When someone is wrongfully convicted, justice demands that they be compensated. While the New Zealand government refuses to recognise this in law, it does so in practice with a formal system for making "ex gratia" payments to victims of miscarriages of justice. The case is assessed on its merits, and a level of compensation fixed on the basis of the length of imprisonment, loss of livelihood and future earnings, and the degree of police malfeasance which led to the conviction. While IMHO the bar is set too high - the government requires victims to be actually innocent (as assessed on a balance of probabilities), whereas significant harm is still caused if the crown imprisons someone having failed to properly prove their case - there is at least some system for this.

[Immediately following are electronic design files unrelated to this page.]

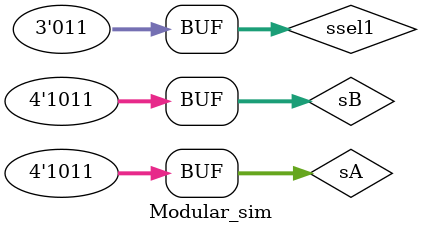
<source format=sv>
`timescale 1ns / 1ps


module Modular_sim();
    logic [3:0] sA, sB, sV;
	logic [2:0] ssel1;
    
    Main_module UUT(
    .A(sA), .B(sB), .V(sV), .sel1(ssel1));
    
    initial begin
    
    sA = 4'b0000;
    sB = 4'b0000;
    ssel1 = 2'b00;
    #10;
    sA = 4'b0000;
    sB = 4'b0000;
    ssel1 = 2'b01;
    #10;
    sA = 4'b0000;
    sB = 4'b0000;
    ssel1 = 2'b10;
    #10;
    sA = 4'b0000;
    sB = 4'b0000;
    ssel1 = 2'b11;
    #10;
    sA = 4'b1000;
    sB = 4'b0000;
    ssel1 = 2'b00;
    #10;
    sA = 4'b0000;
    sB = 4'b1000;
    ssel1 = 2'b01;
    #10;
    sA = 4'b0010;
    sB = 4'b1000;
    ssel1 = 2'b10;
    #10;
    sA = 4'b0001;
    sB = 4'b0010;
    ssel1 = 2'b11;
    #10;
    sA = 4'b0110;
    sB = 4'b0011;
    ssel1 = 2'b00;
    #10;
    sA = 4'b1010;
    sB = 4'b1101;
    ssel1 = 2'b01;
    #10;
    sA = 4'b1100;
    sB = 4'b0101;
    ssel1 = 2'b10;
    #10;
    sA = 4'b1101;
    sB = 4'b1110;
    ssel1 = 2'b11;
    #10;
    sA = 4'b1010;
    sB = 4'b1110;
    ssel1 = 2'b00;
    #10;
    sA = 4'b1011;
    sB = 4'b1010;
    ssel1 = 2'b01;
    #10;
    sA = 4'b1100;
    sB = 4'b1001;
    ssel1 = 2'b10;
    #10;
    sA = 4'b1011;
    sB = 4'b1011;
    ssel1 = 2'b11;
    
    end
endmodule

</source>
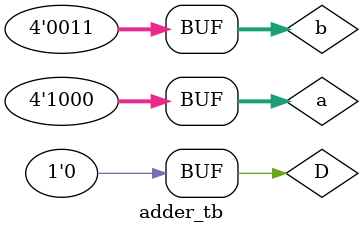
<source format=v>
`timescale 1ns / 1ps


module adder_tb;
    reg [3:0] a, b;
    reg D;
    wire [3:0] s;
    wire cout;
    
adder_4bit uut(.A(a), .B(b), .Cout(cout), .S(s), .d(D));
    initial
        begin
            a=4'b1000; b=4'b0011; D=1'b1;
            # 100 a=4'b1000; b=4'b1011; D=1'b1;
            # 100 a=4'b1010; b=4'b0111; D=1'b1;
            # 100 a=4'b1100; b=4'b1111; D=1'b0;
            # 100 a=4'b1110; b=4'b1011; D=1'b0;
            # 100 a=4'b1000; b=4'b0011; D=1'b0;
            
        end    
    
endmodule

</source>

Or at least, there was. Justice Minister Judith Collins has just thrown it out the window in the David Bain case:
The Justice Minister has concerns about the report she received three months ago dealing with David Bain's compensation claim.

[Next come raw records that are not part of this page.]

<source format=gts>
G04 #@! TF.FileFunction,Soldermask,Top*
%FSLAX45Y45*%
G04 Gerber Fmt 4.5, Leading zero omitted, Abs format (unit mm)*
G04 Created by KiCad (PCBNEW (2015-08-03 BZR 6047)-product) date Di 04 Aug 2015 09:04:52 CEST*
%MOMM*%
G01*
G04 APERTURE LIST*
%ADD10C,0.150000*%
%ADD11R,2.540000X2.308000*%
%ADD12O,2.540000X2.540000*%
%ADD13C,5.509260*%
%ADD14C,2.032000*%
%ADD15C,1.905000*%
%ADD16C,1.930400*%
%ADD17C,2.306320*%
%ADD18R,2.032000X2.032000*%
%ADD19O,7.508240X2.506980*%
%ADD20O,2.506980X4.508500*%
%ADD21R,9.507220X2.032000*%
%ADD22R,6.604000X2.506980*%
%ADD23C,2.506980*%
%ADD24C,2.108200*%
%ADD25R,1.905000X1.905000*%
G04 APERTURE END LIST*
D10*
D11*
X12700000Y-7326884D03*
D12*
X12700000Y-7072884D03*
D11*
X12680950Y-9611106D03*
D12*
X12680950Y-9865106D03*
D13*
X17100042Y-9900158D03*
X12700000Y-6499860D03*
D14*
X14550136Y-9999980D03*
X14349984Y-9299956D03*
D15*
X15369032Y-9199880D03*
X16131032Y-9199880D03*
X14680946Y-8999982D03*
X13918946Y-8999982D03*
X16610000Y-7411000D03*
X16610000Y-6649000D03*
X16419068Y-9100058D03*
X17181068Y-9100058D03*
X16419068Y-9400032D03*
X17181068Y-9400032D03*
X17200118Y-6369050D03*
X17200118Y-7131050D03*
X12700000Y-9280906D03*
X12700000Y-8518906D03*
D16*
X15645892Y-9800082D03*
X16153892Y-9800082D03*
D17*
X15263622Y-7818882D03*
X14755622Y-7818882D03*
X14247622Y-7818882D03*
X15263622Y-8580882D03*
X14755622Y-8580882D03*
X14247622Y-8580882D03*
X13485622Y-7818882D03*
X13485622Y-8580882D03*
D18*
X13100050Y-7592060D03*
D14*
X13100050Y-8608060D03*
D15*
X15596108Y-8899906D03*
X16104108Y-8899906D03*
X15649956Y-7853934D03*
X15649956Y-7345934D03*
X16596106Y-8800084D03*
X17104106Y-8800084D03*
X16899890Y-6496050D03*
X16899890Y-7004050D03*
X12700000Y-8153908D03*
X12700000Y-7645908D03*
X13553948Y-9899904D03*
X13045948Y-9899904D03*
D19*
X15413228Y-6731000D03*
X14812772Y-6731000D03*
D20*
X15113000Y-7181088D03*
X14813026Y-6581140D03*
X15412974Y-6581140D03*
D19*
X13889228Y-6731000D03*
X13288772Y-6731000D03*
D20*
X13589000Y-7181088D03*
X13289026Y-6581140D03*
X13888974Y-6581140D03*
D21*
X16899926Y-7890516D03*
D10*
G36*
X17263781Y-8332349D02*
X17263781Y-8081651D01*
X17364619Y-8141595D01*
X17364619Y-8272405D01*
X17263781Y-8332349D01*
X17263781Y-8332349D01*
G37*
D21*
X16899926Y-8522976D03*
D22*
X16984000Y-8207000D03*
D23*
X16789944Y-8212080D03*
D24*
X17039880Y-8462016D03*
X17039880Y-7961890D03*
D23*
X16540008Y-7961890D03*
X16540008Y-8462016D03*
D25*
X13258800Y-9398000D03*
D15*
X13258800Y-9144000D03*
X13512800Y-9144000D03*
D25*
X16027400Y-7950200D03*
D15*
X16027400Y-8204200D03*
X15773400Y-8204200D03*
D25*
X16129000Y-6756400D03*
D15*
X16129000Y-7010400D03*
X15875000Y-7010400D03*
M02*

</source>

Retired Canadian Supreme Court judge Ian Binnie came to New Zealand in July to assess Mr Bain's claim for compensation after his wrongful imprisonment, and Mrs Collins received his report in early September.

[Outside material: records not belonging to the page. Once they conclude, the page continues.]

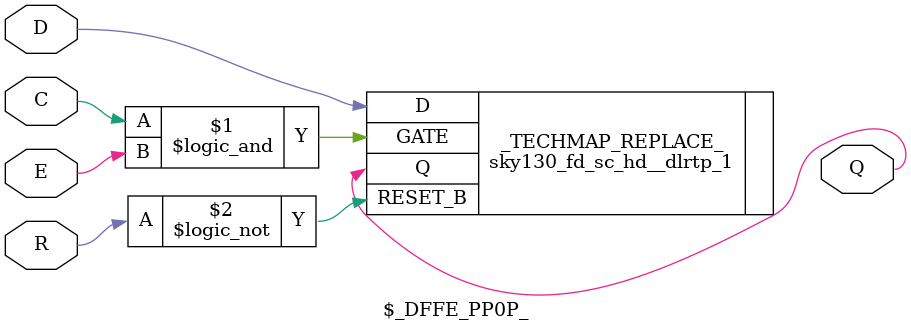
<source format=v>
module \$_SDFFE_PN0P_ (input D, C, R, E, output Q);
    wire temp_q;
    sky130_fd_sc_hd__dlxtp_1 _TECHMAP_REPLACE_ (
        .GATE(C && E),
        .D(D),
        .Q(temp_q)
    );

    always @(*) begin
        if (R && C) begin
            Q <= 1'b0;
        end else begin
            Q <= temp_q;
        end
    end

endmodule

module \$_SDFFE_PP0P_ (input D, C, R, E, output Q);
    wire temp_q;
    sky130_fd_sc_hd__dlxtp_1 _TECHMAP_REPLACE_ (
        .GATE(C && E),
        .D(D),
        .Q(temp_q)
    );
    
    always @(*) begin
        if (!R && C) begin
            Q <= 1'b0;
        end else begin
            Q <= temp_q;
        end   
    end
endmodule

module \$_DFFE_PP0P_ (input D, C, R, E, output Q);
    sky130_fd_sc_hd__dlrtp_1 _TECHMAP_REPLACE_ (
        .GATE(C && E),
        .RESET_B(!R),
        .D(D),
        .Q(Q)
    );
endmodule

</source>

Cabinet will ultimately decide whether to pay Mr Bain.
Judith Collins was supposed to release her decision about the claim before Christmas, but Prime Minister John Key told Newstalk ZB this morning that is now unlikely.
"I think it's a recommendation she doesn't agree with, or at least has concerns about."
So, the system now is that you get compensation, unless the Justice Minister decides that it might harm her "tough on crime" image, in which case you are shit out of luck. Its as appalling as it is arbitrary. But its Judith Collins to a "t", isn't it?
(I have no opinion on the actual merits of the Bain case, but he was found not guilty at his retrial, therefore his imprisonment was wrongful, end-of-story. And if Judith Collins can't accept that, it suggests that she has serious problems with our entire system of justice).